--- Material to process ---
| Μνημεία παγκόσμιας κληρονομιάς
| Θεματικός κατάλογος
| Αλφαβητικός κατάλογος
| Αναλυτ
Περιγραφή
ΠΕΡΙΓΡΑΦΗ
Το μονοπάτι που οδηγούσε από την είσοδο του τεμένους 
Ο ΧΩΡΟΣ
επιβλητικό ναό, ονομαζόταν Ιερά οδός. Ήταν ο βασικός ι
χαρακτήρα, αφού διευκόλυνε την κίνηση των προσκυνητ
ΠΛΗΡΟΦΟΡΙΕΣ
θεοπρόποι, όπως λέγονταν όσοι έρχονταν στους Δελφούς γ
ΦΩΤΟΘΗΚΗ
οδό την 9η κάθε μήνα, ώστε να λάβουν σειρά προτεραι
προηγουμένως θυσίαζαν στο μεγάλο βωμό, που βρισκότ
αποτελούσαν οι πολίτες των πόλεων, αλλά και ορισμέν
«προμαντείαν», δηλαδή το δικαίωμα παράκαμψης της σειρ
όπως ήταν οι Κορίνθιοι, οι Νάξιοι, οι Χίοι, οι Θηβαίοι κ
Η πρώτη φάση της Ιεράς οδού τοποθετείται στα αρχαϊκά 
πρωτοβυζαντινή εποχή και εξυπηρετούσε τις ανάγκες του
---
**What to work on:**
Reproduce exactly the lines from the beginning of the entries above up to and including the line that contains "επιβλητικό ναό, ονομαζόταν".

**Result of this exercise:**
| Μνημεία παγκόσμιας κληρονομιάς
| Θεματικός κατάλογος
| Αλφαβητικός κατάλογος
| Αναλυτ
Περιγραφή
ΠΕΡΙΓΡΑΦΗ
Το μονοπάτι που οδηγούσε από την είσοδο του τεμένους 
Ο ΧΩΡΟΣ
επιβλητικό ναό, ονομαζόταν Ιερά οδός. Ήταν ο βασικός ι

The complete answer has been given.